Start of DATA SUPPLIED

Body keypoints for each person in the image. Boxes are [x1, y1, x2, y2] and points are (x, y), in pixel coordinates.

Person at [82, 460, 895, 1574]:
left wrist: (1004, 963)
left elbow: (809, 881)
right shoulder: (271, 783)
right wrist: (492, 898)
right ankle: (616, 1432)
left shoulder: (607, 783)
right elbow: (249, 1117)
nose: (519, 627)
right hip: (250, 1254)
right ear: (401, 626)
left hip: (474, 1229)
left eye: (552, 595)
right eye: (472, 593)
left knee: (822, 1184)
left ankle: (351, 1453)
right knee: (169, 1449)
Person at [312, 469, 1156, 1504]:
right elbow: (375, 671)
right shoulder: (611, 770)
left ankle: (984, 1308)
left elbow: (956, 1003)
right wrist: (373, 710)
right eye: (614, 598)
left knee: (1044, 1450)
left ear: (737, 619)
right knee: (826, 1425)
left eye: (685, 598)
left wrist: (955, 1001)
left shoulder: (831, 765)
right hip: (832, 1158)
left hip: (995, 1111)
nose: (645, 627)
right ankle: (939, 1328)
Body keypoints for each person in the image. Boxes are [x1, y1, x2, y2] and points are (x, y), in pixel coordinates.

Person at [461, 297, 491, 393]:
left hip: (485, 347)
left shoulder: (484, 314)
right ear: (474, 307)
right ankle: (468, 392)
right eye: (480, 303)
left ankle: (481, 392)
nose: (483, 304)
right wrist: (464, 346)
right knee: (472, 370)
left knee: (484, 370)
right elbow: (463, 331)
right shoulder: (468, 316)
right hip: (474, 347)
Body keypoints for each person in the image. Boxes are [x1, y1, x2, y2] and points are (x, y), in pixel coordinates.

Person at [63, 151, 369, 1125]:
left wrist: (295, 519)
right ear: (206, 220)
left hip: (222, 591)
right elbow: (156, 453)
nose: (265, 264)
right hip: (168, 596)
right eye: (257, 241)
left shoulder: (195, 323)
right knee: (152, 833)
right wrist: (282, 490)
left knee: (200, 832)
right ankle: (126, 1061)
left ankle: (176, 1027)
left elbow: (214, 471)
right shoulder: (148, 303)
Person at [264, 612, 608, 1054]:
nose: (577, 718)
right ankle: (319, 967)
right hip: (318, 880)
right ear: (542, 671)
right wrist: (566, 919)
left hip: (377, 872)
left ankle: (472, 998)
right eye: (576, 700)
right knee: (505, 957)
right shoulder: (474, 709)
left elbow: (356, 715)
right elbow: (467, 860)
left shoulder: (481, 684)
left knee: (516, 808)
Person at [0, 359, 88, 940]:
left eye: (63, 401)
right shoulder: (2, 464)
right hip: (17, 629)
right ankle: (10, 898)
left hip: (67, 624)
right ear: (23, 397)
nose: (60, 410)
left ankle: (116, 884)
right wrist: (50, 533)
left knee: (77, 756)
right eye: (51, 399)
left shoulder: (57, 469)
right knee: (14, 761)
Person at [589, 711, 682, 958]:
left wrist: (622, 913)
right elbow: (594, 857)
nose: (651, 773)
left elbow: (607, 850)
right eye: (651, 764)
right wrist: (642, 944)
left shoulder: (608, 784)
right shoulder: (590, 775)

End of DATA SUPPLIED

**EXERCISE DESCRIPTION**: Please set down the entire listing once more, exactly as it stands.

**YOUR SOLUTION**:
Body keypoints for each person in the image. Boxes are [x1, y1, x2, y2] and points are (x, y), in pixel coordinates.

Person at [82, 460, 895, 1574]:
left wrist: (1004, 963)
left elbow: (809, 881)
right shoulder: (271, 783)
right wrist: (492, 898)
right ankle: (616, 1432)
left shoulder: (607, 783)
right elbow: (249, 1117)
nose: (519, 627)
right hip: (250, 1254)
right ear: (401, 626)
left hip: (474, 1229)
left eye: (552, 595)
right eye: (472, 593)
left knee: (822, 1184)
left ankle: (351, 1453)
right knee: (169, 1449)
Person at [312, 469, 1156, 1504]:
right elbow: (375, 671)
right shoulder: (611, 770)
left ankle: (984, 1308)
left elbow: (956, 1003)
right wrist: (373, 710)
right eye: (614, 598)
left knee: (1044, 1450)
left ear: (737, 619)
right knee: (826, 1425)
left eye: (685, 598)
left wrist: (955, 1001)
left shoulder: (831, 765)
right hip: (832, 1158)
left hip: (995, 1111)
nose: (645, 627)
right ankle: (939, 1328)
Body keypoints for each person in the image. Boxes are [x1, y1, x2, y2] and points are (x, y), in pixel coordinates.

Person at [461, 297, 491, 393]:
left hip: (485, 347)
left shoulder: (484, 314)
right ear: (474, 307)
right ankle: (468, 392)
right eye: (480, 303)
left ankle: (481, 392)
nose: (483, 304)
right wrist: (464, 346)
right knee: (472, 370)
left knee: (484, 370)
right elbow: (463, 331)
right shoulder: (468, 316)
right hip: (474, 347)
Body keypoints for each person in the image. Boxes are [x1, y1, x2, y2] and points are (x, y), in pixel coordinates.

Person at [63, 151, 369, 1125]:
left wrist: (295, 519)
right ear: (206, 220)
left hip: (222, 591)
right elbow: (156, 453)
nose: (265, 264)
right hip: (168, 596)
right eye: (257, 241)
left shoulder: (195, 323)
right knee: (152, 833)
right wrist: (282, 490)
left knee: (200, 832)
right ankle: (126, 1061)
left ankle: (176, 1027)
left elbow: (214, 471)
right shoulder: (148, 303)
Person at [264, 612, 608, 1054]:
nose: (577, 718)
right ankle: (319, 967)
right hip: (318, 880)
right ear: (542, 671)
right wrist: (566, 919)
left hip: (377, 872)
left ankle: (472, 998)
right eye: (576, 700)
right knee: (505, 957)
right shoulder: (474, 709)
left elbow: (356, 715)
right elbow: (467, 860)
left shoulder: (481, 684)
left knee: (516, 808)
Person at [0, 359, 88, 940]:
left eye: (63, 401)
right shoulder: (2, 464)
right hip: (17, 629)
right ankle: (10, 898)
left hip: (67, 624)
right ear: (23, 397)
nose: (60, 410)
left ankle: (116, 884)
right wrist: (50, 533)
left knee: (77, 756)
right eye: (51, 399)
left shoulder: (57, 469)
right knee: (14, 761)
Person at [589, 711, 682, 958]:
left wrist: (622, 913)
right elbow: (594, 857)
nose: (651, 773)
left elbow: (607, 850)
right eye: (651, 764)
right wrist: (642, 944)
left shoulder: (608, 784)
right shoulder: (590, 775)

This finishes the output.